> [Assigned task 1] Reproduce the part of the Barclays LIBOR notice that opens with the words containing "The regulatory provisions" and closes with "of market conduct.", renaming "Warning Notice" as "Final Notice".
> [Assigned task 2] According to the Barclays LIBOR notice, when did Compliance inform the FSA of the instruction senior management gave the Submitters on 29 October 2008?
> [Assigned task 3] Pick up the Barclays LIBOR notice after its last complete sentence and extend it with further text.

> [Excerpted passage]

=-=-=-=-=

Compliance contacted the FSA in relation to LIBOR submissions but did not convey
the Submitter’s concerns or explain fully Barclays’ approach.

38

184.
Concerns over an instruction given to Barclays’ Submitters by senior management on
29 October 2008 were escalated to Compliance. Compliance did not consider it
appropriate for the Submitters to follow the instruction. Compliance did not discuss
this issue with the Submitters or with senior management. The Submitters went on to
take the instruction into account and senior management went on to reiterate the
instruction on 6 November 2008. Compliance did not inform the FSA of this
instruction until November 2009.

FAILINGS

185.
The regulatory provisions relevant to this Warning Notice are referred to in Annex
A.

Principle 5

186.
Principle 5 of the FSA’s Principles for Businesses states that a firm must observe
proper standards of market conduct.

187.
The definitions of LIBOR and EURIBOR require submissions from contributing
banks based on their subjective judgement of borrowing or lending in the interbank
market. The definitions do not allow for consideration of derivatives traders’
positions or of concerns over the negative media perception of high LIBOR
submissions.

188.
Barclays breached Principle 5 on numerous occasions between January 2005 and
July 2008 by making US dollar LIBOR and EURIBOR submissions which took into
account requests made by its Derivatives Traders. This included requests made on
behalf of derivatives traders at other banks. The Derivatives Traders were motivated
by profit and sought to benefit Barclays’ trading positions. The requests were made
openly and in some cases Barclays’ trading desk managers received or participated
in inappropriate communications.

189.
It was inappropriate for Barclays to make US dollar LIBOR and EURIBOR
submissions which took its Derivatives Traders’ positions (or the positions of traders
at other banks) into account. Barclays did not therefore observe proper standards of
market conduct when making US dollar LIBOR and EURIBOR submissions.

190.
Barclays also breached Principle 5 on numerous occasions between February 2006
and October 2007 by seeking to influence the EURIBOR (and to a much lesser
extent the US dollar LIBOR) submissions of other banks contributing to the rate
setting process.

191.

=-=-=-=-=

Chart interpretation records
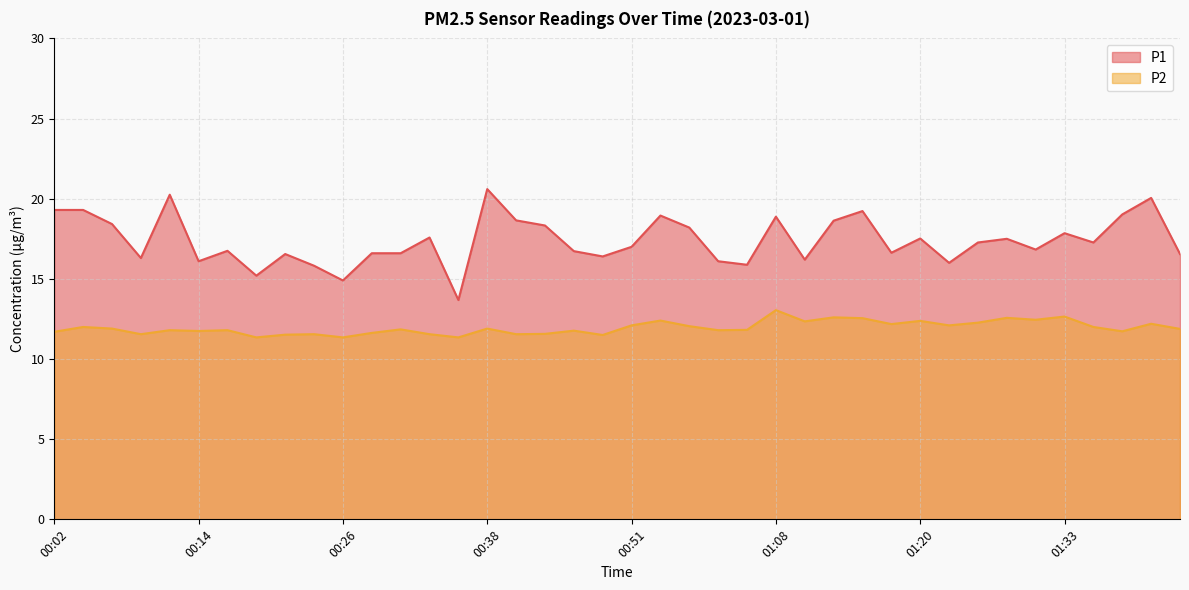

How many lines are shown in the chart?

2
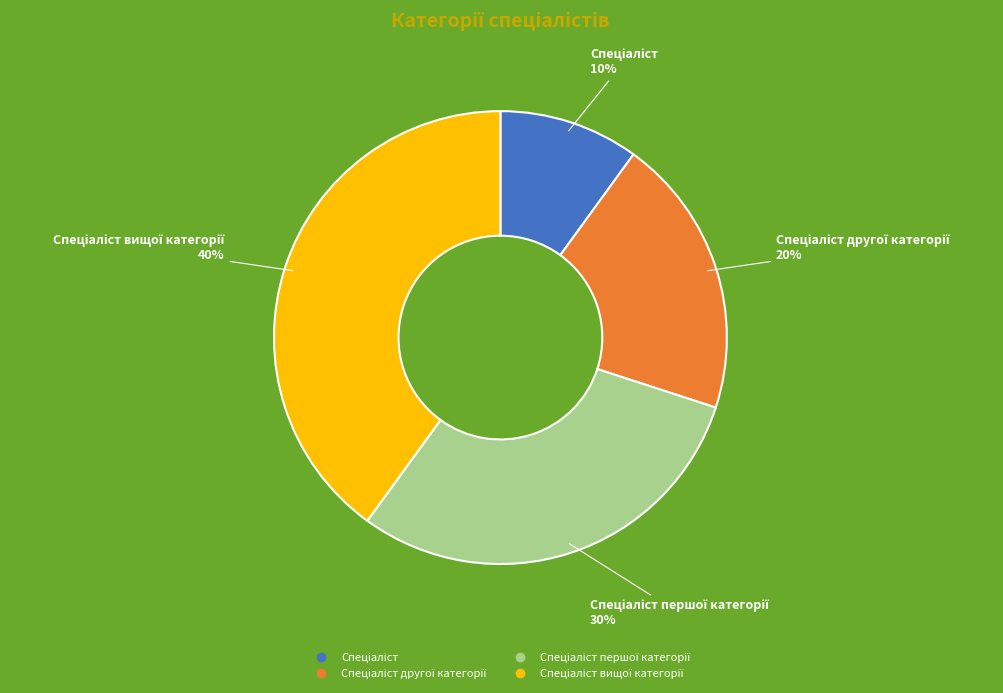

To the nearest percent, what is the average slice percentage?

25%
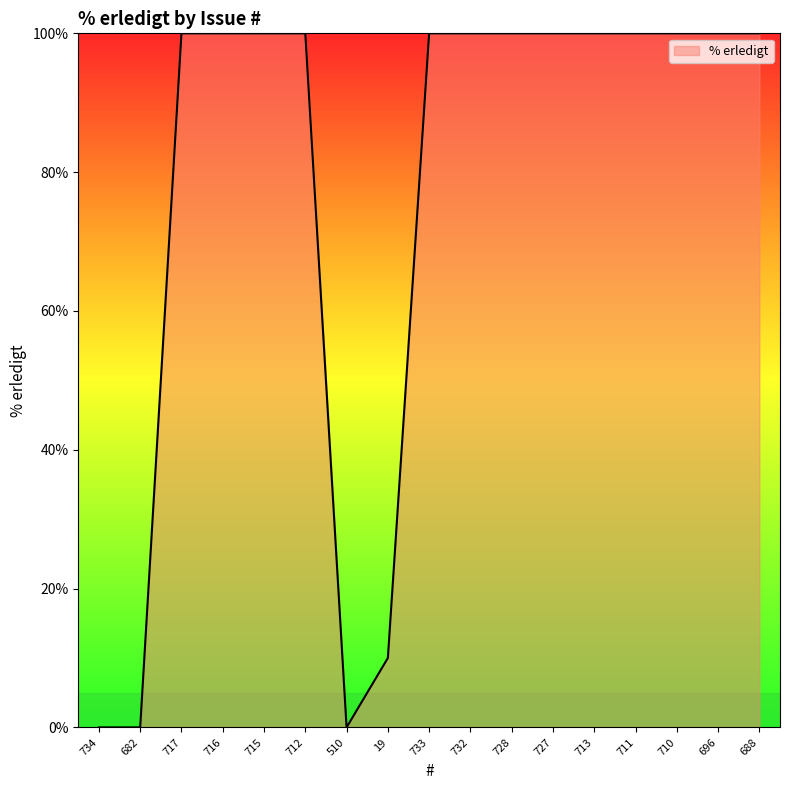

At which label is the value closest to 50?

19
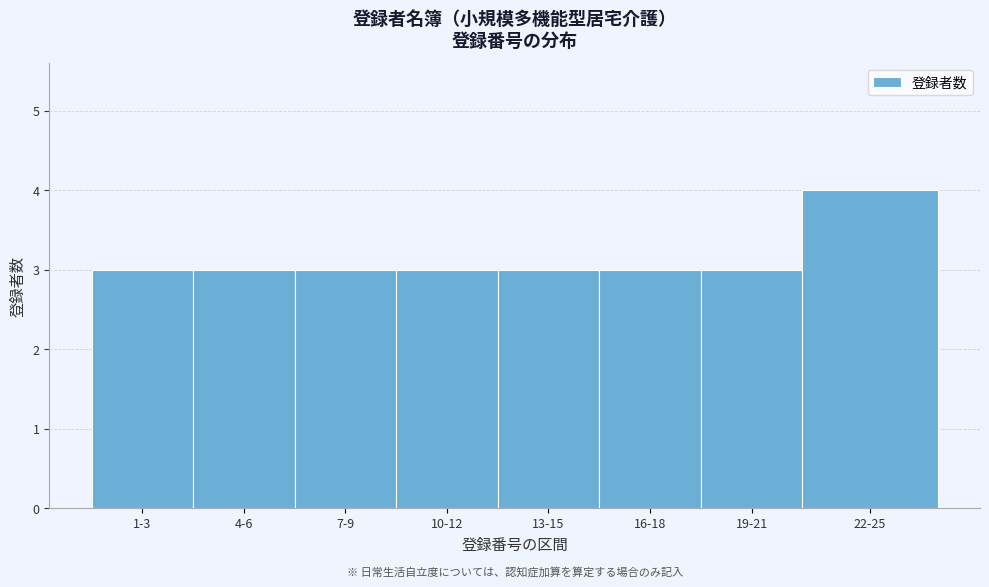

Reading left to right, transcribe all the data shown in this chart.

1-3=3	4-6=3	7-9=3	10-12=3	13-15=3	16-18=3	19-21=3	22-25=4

=-=-=-=-=

> [Your response 1]
The regulatory provisions relevant to this Final Notice are referred to in Annex
A.

Principle 5

186.
Principle 5 of the FSA’s Principles for Businesses states that a firm must observe
proper standards of market conduct.

> [Your response 2] November 2009

> [Your response 3]
Where Barclays made submissions which took into account the positions of its own
Derivatives Traders there was a risk that the published US dollar LIBOR and
EURIBOR rates would be manipulated. This risk was unacceptable, in particular
given the significance of LIBOR and EURIBOR rates to UK and international
financial markets. Barclays could have benefitted from this misconduct to the
detriment of other market participants. Where Barclays acted in concert with other
banks, the method of calculation of EURIBOR and LIBOR meant that the risk of
manipulation increased materially.

192.
Barclays also acted inappropriately and breached Principle 5 between September
2007 and May 2009 by making LIBOR submissions which took into account
concerns over the negative media perception of Barclays’ LIBOR submissions.

193.
Principle 3 of the FSA’s Principles for Businesses states that a firm must take
reasonable care to organise and control its affairs responsibly and effectively, with
adequate risk management systems.

194.
Barclays breached Principle 3 throughout the Relevant Period by failing to have
adequate risk management systems or effective controls in place in relation to its
LIBOR and EURIBOR submissions processes. The extent of Barclays’ misconduct
throughout the Relevant Period was exacerbated by these inadequate systems and
controls.

195.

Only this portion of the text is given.